- [Task objective] Reproduce, exactly as they appear, the line containing "一氧化氮是一种重要的生理功能信使和多种生物学系统的效应分子，包括免" and every line after it, ending with the last line of the records.

- [Data provided]
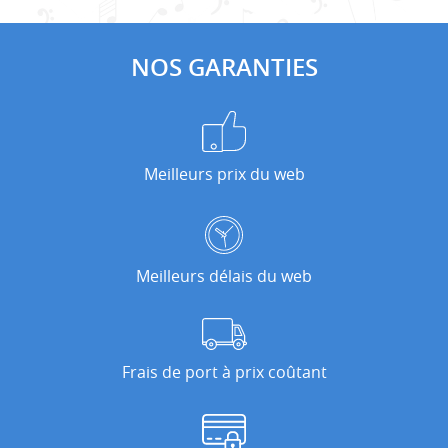
NOS GARANTIES
Meilleurs prix du web
Meilleurs délais du web
Frais de port à prix coûtant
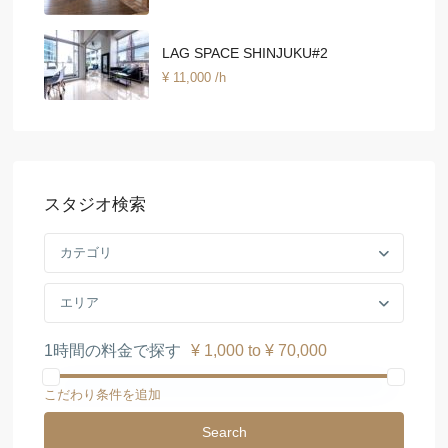
LAG SPACE SHINJUKU#2
¥ 11,000
/h
スタジオ検索
カテゴリ
エリア
1時間の料金で探す
¥ 1,000 to ¥ 70,000
こだわり条件を追加
Search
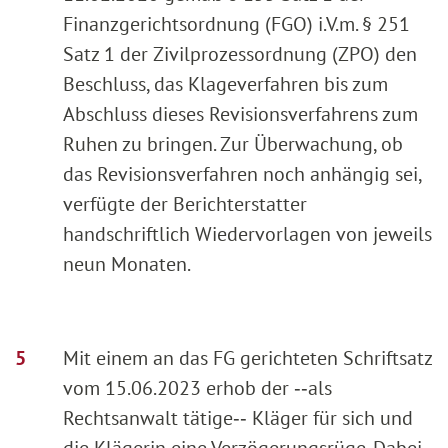
Finanzgerichtsordnung (FGO) i.V.m. § 251
Satz 1 der Zivilprozessordnung (ZPO) den
Beschluss, das Klageverfahren bis zum
Abschluss dieses Revisionsverfahrens zum
Ruhen zu bringen. Zur Überwachung, ob
das Revisionsverfahren noch anhängig sei,
verfügte der Berichterstatter
handschriftlich Wiedervorlagen von jeweils
neun Monaten.
Mit einem an das FG gerichteten Schriftsatz
vom 15.06.2023 erhob der ‑‑als
Rechtsanwalt tätige‑‑ Kläger für sich und
die Klägerin eine Verzögerungsrüge. Dabei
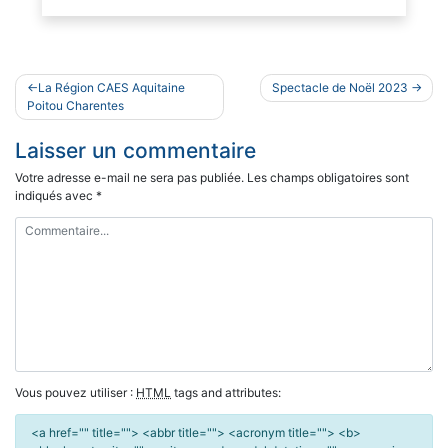
Navigation
La Région CAES Aquitaine
Spectacle de Noël 2023
de
Poitou Charentes
l’article
Laisser un commentaire
Votre adresse e-mail ne sera pas publiée.
Les champs obligatoires sont
indiqués avec
*
Vous pouvez utiliser :
HTML
tags and attributes:
<a href="" title=""> <abbr title=""> <acronym title=""> <b>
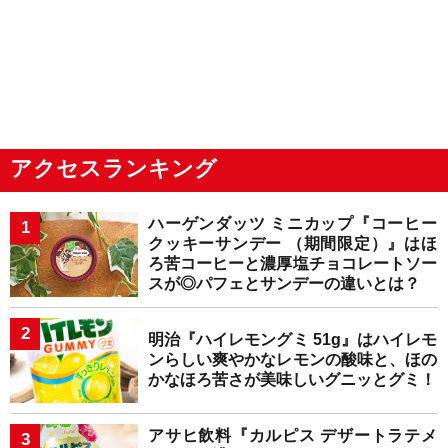
アクセスランキング
ハーゲンダッツ ミニカップ『コーヒー
クッキーサンデー （期間限定）』はほ
ろ苦コーヒーと濃厚塩チョコレートソー
スが◎パフェとサンデーの違いとは？
明治『ハイレモングミ 51g』はハイレモ
ンらしい爽やかなレモンの酸味と、ほの
かなほろ苦さが美味しいグニッとグミ！
アサヒ飲料『カルピス デザートラテメ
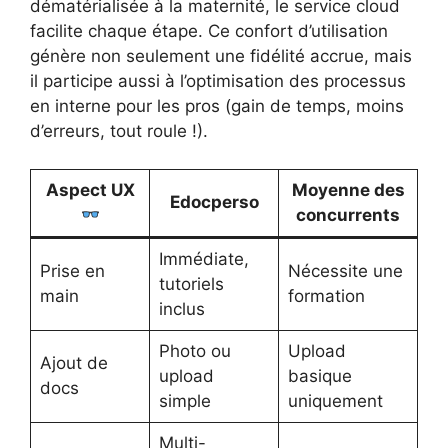
dématérialisée à la maternité, le service cloud
facilite chaque étape. Ce confort d’utilisation
génère non seulement une fidélité accrue, mais
il participe aussi à l’optimisation des processus
en interne pour les pros (gain de temps, moins
d’erreurs, tout roule !).
Aspect UX
Moyenne des
Edocperso
concurrents
Immédiate,
Prise en
Nécessite une
tutoriels
main
formation
inclus
Photo ou
Upload
Ajout de
upload
basique
docs
simple
uniquement
Multi-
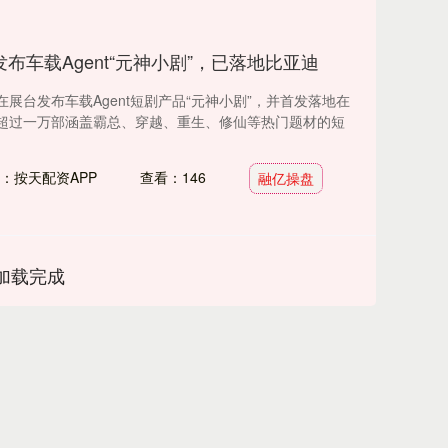
布车载Agent“元神小剧”，已落地比亚迪
展台发布车载Agent短剧产品“元神小剧”，并首发落地在
超过一万部涵盖霸总、穿越、重生、修仙等热门题材的短
：按天配资APP
查看：146
融亿操盘
加载完成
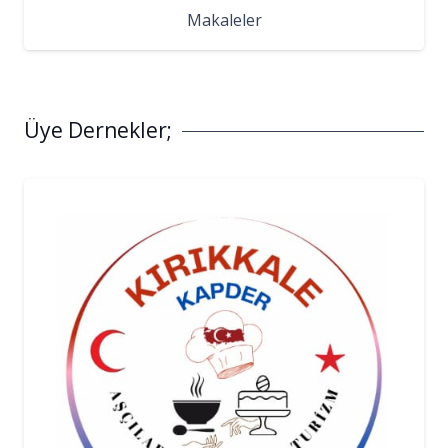
Makaleler
Üye Dernekler;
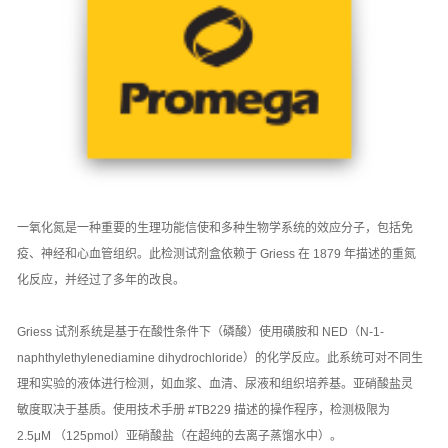
一氧化氮是一种重要的生理功能信使和多种生物学系统的效应分子，包括免
疫、神经和心血管组织。此检测试剂盒依赖于 Griess 在 1879 年描述的重氮
化反应，并经过了多年的改良。
Griess 试剂系统是基于在酸性条件下（磷酸）使用磺胺和 NED（N-1-
naphthylethylenediamine dihydrochloride）的化学反应。此系统可对不同生
理和实验的液体进行检测，如血浆、血清、尿液和组织培养基。亚硝酸盐灵
敏度取决于基质。使用技术手册 #TB229 描述的操作程序，检测极限为
2.5μM （125pmol）亚硝酸盐（在超纯的去离子蒸馏水中）。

- [Result of the exercise]
一氧化氮是一种重要的生理功能信使和多种生物学系统的效应分子，包括免
疫、神经和心血管组织。此检测试剂盒依赖于 Griess 在 1879 年描述的重氮
化反应，并经过了多年的改良。
Griess 试剂系统是基于在酸性条件下（磷酸）使用磺胺和 NED（N-1-
naphthylethylenediamine dihydrochloride）的化学反应。此系统可对不同生
理和实验的液体进行检测，如血浆、血清、尿液和组织培养基。亚硝酸盐灵
敏度取决于基质。使用技术手册 #TB229 描述的操作程序，检测极限为
2.5μM （125pmol）亚硝酸盐（在超纯的去离子蒸馏水中）。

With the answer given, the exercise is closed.